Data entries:

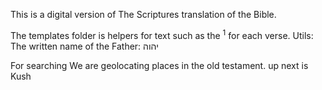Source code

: This is a digital version of The Scriptures translation of the Bible.

The templates folder is helpers for text such as the <sup>1</sup> for each verse.
Utils:
The written name of the Father: יהוה

For searching
We are geolocating places in the old testament. up next is Kush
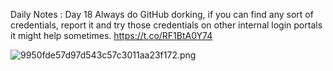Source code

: Daily Notes : Day 18
Always do GitHub dorking, if you can find any sort of credentials, report it and try those credentials on other internal login portals it might help  sometimes.
https://t.co/RF1BtA0Y74

![9950fde57d97d543c57c3011aa23f172.png](9950fde57d97d543c57c3011aa23f172.png)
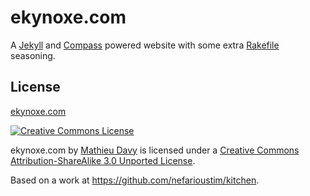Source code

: ekynoxe.com
=======

A [Jekyll](https://github.com/mojombo/jekyll) and [Compass](http://compass-style.org/) powered website with some extra [Rakefile](http://rake.rubyforge.org/) seasoning.

License
-------

<a xmlns:dct="http://purl.org/dc/terms/" href="https://github.com/ekynoxe/ekynoxe.com" rel="dct:source">ekynoxe.com</a>

<a rel="license" href="http://creativecommons.org/licenses/by-sa/3.0/"><img alt="Creative Commons License" style="border-width:0" src="http://i.creativecommons.org/l/by-sa/3.0/88x31.png" /></a>

<span xmlns:dct="http://purl.org/dc/terms/" href="http://purl.org/dc/dcmitype/InteractiveResource" property="dct:title" rel="dct:type">ekynoxe.com</span> by <a xmlns:cc="http://creativecommons.org/ns#" href="http://timhuegdon.com" property="cc:attributionName" rel="cc:attributionURL">Mathieu Davy</a> is licensed under a <a rel="license" href="http://creativecommons.org/licenses/by-sa/3.0/">Creative Commons Attribution-ShareAlike 3.0 Unported License</a>.

Based on a work at <a xmlns:dct="http://purl.org/dc/terms/" href="https://github.com/nefarioustim/kitchen" rel="dct:source">https://github.com/nefarioustim/kitchen</a>.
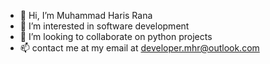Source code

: - 👋 Hi, I’m Muhammad Haris Rana
- 👀 I’m interested in software development
- 💞️ I’m looking to collaborate on python projects 
- 📫 contact me at my email at developer.mhr@outlook.com
<!---
justokaywith/justokaywith is a ✨ special ✨ repository because its `README.md` (this file) appears on your GitHub profile.
You can click the Preview link to take a look at your changes.
--->
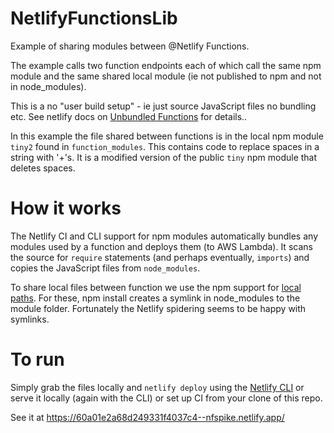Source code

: # NetlifyFunctionsLib

Example of sharing modules between @Netlify Functions.

The example calls two function endpoints each of which call the same npm module and the same shared local module (ie not published to npm and not in node_modules).

This is a no "user build setup" - ie just source JavaScript files no bundling etc.
See netlify docs on [Unbundled Functions](https://docs.netlify.com/functions/build-with-javascript/#unbundled-javascript-function-deploys) for details..

In this example the file shared between functions is in the local npm module `tiny2` found in `function_modules`. 
This contains code to replace spaces in a string with '+'s. It is a modified version of the public `tiny` npm module that deletes spaces. 

# How it works

The Netlify CI and CLI support for npm modules automatically bundles any modules used by a function and deploys them (to AWS Lambda). 
It scans the source for `require` statements (and perhaps eventually, `imports`) and copies the JavaScript files from `node_modules`.

To share local files between function we use the npm support for [local paths](https://docs.npmjs.com/cli/v7/configuring-npm/package-json#local-paths).
For these, npm install creates a symlink in node_modules to the module folder. Fortunately the Netlify spidering seems to be happy with symlinks.

# To run

Simply grab the files locally and `netlify deploy` using the [Netlify CLI](https://docs.netlify.com/cli/get-started/#app) or serve it locally 
(again with the CLI) or set up CI from your clone of this repo.

See it at https://60a01e2a68d249331f4037c4--nfspike.netlify.app/
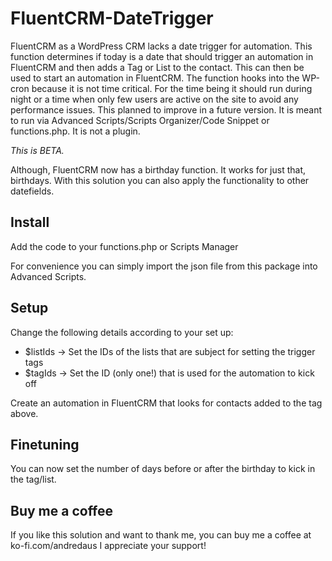 # FluentCRM-DateTrigger

FluentCRM as a WordPress CRM lacks a date trigger for automation. This function determines if today is a date that should trigger an automation in FluentCRM and then adds a Tag or List to the contact. This can then be used to start an automation in FluentCRM. The function hooks into the WP-cron because it is not time critical. For the time being it should run during night or a time when only few users are active on the site to avoid any performance issues. This planned to improve in a future version. It is meant to run via Advanced Scripts/Scripts Organizer/Code Snippet or functions.php. It is not a plugin.

*This is BETA.*

Although, FluentCRM now has a birthday function. It works for just that, birthdays. With this solution you can also apply the functionality to other datefields.

## Install

Add the code to your functions.php or Scripts Manager

For convenience you can simply import the json file from this package into Advanced Scripts. 

## Setup

Change the following details according to your set up:
  - $listIds -> Set the IDs of the lists that are subject for setting the trigger tags
  - $tagIds -> Set the ID (only one!) that is used for the automation to kick off

Create an automation in FluentCRM that looks for contacts added to the tag above.

## Finetuning

You can now set the number of days before or after the birthday to kick in the tag/list.

## Buy me a coffee

If you like this solution and want to thank me, you can buy me a coffee at ko-fi.com/andredaus
I appreciate your support!
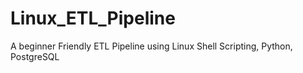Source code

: # Linux_ETL_Pipeline
A beginner Friendly ETL Pipeline using Linux Shell Scripting, Python, PostgreSQL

Exercise → Transcribe, word for word, the stretch of lines in the data above from the one with "- 👀 I’m interested in software development" through the one with "# FluentCRM-DateTrigger"; omit all pictures.

Result of the exercise →
- 👀 I’m interested in software development
- 💞️ I’m looking to collaborate on python projects 
- 📫 contact me at my email at developer.mhr@outlook.com
<!---
justokaywith/justokaywith is a ✨ special ✨ repository because its `README.md` (this file) appears on your GitHub profile.
You can click the Preview link to take a look at your changes.
--->
Source code

: # NetlifyFunctionsLib

Example of sharing modules between @Netlify Functions.

The example calls two function endpoints each of which call the same npm module and the same shared local module (ie not published to npm and not in node_modules).

This is a no "user build setup" - ie just source JavaScript files no bundling etc.
See netlify docs on [Unbundled Functions](https://docs.netlify.com/functions/build-with-javascript/#unbundled-javascript-function-deploys) for details..

In this example the file shared between functions is in the local npm module `tiny2` found in `function_modules`. 
This contains code to replace spaces in a string with '+'s. It is a modified version of the public `tiny` npm module that deletes spaces. 

# How it works

The Netlify CI and CLI support for npm modules automatically bundles any modules used by a function and deploys them (to AWS Lambda). 
It scans the source for `require` statements (and perhaps eventually, `imports`) and copies the JavaScript files from `node_modules`.

To share local files between function we use the npm support for [local paths](https://docs.npmjs.com/cli/v7/configuring-npm/package-json#local-paths).
For these, npm install creates a symlink in node_modules to the module folder. Fortunately the Netlify spidering seems to be happy with symlinks.

# To run

Simply grab the files locally and `netlify deploy` using the [Netlify CLI](https://docs.netlify.com/cli/get-started/#app) or serve it locally 
(again with the CLI) or set up CI from your clone of this repo.

See it at https://60a01e2a68d249331f4037c4--nfspike.netlify.app/
 # FluentCRM-DateTrigger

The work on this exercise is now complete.